First Business Bancshares of Kansas City, Inc.
Board of Directors
Page 2

forecasts and projections reflect the best currently available estimates and
judgments of the Company and that such forecasts and projections will be
realized in the amounts and in the time periods currently estimated by such
management. We have also assumed, without independent verification, that the
aggregate allowances for loan losses for the Company and Gold Banc are adequate
to cover such losses. In rendering our opinion, we have not made or obtained
any evaluations or appraisals of the property of the Company or Gold Banc, nor
have we examined any individual credit files.

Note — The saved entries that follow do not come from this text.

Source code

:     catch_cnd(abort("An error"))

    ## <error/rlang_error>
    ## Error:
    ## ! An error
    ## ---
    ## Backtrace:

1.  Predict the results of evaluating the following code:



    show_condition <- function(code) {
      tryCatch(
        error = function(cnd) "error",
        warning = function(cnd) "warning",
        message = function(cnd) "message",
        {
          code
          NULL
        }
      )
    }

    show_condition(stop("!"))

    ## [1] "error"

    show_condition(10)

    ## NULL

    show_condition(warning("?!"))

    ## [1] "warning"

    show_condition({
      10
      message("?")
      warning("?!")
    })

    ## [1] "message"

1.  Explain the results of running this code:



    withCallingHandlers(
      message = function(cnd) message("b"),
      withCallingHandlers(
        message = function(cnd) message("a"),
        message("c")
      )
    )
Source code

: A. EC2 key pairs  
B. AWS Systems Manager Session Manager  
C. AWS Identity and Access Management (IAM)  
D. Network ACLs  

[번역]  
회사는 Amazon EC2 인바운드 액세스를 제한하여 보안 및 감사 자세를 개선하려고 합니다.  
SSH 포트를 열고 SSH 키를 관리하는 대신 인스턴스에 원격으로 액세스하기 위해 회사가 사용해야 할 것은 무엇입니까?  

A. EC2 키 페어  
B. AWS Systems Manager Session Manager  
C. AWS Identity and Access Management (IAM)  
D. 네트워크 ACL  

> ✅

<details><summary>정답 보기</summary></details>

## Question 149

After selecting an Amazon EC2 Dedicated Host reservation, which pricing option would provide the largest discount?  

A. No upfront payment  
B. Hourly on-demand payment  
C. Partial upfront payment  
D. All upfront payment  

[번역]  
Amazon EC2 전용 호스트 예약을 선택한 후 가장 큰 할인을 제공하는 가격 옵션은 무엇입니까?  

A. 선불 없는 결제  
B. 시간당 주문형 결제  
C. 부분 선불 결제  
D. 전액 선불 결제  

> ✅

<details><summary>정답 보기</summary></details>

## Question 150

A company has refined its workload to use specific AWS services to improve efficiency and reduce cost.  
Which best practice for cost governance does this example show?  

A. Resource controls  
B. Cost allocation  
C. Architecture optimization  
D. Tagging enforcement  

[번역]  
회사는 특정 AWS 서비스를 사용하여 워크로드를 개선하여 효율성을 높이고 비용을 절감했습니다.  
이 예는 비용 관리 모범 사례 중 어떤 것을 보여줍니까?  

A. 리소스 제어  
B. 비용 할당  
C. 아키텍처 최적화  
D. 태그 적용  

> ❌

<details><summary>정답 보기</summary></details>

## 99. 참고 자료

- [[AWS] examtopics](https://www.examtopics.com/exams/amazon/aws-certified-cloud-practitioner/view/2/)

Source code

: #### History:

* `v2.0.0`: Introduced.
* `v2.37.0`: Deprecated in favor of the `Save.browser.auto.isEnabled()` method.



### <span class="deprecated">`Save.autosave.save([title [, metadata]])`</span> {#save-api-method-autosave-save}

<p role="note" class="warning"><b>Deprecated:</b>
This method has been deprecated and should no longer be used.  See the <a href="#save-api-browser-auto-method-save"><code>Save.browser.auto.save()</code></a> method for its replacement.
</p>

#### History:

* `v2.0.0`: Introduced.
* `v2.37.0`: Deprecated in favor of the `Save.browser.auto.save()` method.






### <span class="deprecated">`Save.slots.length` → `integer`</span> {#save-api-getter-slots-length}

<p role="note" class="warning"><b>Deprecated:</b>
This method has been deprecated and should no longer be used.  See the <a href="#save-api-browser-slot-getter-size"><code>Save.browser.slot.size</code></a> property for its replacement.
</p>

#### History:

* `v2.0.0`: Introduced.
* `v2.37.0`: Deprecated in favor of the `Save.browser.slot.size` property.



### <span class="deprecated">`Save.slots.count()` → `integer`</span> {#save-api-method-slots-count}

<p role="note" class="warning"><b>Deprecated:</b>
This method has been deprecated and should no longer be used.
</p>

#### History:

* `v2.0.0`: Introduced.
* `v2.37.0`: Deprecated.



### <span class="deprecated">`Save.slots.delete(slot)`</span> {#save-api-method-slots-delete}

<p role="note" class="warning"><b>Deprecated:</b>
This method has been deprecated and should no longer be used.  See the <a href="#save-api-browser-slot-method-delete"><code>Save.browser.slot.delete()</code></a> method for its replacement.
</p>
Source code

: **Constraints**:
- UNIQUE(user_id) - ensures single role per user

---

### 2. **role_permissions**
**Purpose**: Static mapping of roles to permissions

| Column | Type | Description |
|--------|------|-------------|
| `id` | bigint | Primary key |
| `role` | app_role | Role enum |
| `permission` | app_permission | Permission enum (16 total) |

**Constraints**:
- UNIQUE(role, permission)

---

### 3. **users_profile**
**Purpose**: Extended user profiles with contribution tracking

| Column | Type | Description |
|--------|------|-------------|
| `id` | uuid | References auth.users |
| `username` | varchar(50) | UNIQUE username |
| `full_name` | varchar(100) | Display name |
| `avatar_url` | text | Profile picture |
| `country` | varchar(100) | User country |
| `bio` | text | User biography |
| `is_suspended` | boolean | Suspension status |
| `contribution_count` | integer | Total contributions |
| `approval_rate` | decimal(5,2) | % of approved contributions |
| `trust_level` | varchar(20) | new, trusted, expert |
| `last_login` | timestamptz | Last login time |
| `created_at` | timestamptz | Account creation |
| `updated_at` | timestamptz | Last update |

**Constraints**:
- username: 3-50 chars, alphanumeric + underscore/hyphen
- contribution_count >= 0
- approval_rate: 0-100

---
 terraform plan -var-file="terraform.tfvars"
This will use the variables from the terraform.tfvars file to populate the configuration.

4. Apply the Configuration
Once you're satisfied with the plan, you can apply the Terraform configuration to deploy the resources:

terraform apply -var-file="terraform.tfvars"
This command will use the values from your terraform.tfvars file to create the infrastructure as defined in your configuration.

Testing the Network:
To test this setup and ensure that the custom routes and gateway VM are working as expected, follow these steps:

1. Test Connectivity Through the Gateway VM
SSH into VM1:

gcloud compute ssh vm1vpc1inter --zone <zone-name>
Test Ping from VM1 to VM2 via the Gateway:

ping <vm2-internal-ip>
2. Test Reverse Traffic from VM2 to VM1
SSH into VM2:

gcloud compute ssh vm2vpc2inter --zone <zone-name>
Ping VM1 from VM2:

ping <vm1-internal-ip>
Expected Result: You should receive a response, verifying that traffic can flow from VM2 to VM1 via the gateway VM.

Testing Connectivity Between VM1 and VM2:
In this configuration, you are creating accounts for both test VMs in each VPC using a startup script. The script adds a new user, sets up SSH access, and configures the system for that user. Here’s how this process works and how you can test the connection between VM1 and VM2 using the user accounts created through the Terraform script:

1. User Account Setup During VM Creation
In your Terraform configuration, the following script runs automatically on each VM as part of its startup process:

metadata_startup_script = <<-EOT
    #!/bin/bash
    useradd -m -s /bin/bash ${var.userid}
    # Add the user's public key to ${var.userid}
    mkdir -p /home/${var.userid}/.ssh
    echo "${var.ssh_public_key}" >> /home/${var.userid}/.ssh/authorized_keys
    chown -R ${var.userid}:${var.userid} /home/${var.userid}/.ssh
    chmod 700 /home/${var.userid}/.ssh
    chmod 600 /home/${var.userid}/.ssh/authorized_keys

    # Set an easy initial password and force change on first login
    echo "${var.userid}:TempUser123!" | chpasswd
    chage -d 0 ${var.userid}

   We have considered such financial and other factors as we have deemed
appropriate under the circumstances, including among others the following: (i)
the historical and current financial position and results of operations of the
Company and Gold Banc; (ii) the assets and liabilities of the Company and Gold
Banc; and (iii) the nature and terms of certain other merger transactions
involving thrift and bank holding companies. We have also taken into account
our assessment of general economic, market and financial conditions and our
experience in other transactions, as well as our experience in securities
valuation and our knowledge of the banking industry generally. Our opinion is
necessarily based upon conditions as they exist and can be evaluated on the
date hereof and the information made available to us through the date hereof.

   Based upon and subject to the foregoing, it is our opinion that, as of the
date hereof, the Exchange Ratio is fair, from a financial point of view, to the
common stockholders of the Company.

                                          Very truly yours,

                                          KEEFE, BRUYETTE & WOODS, INC.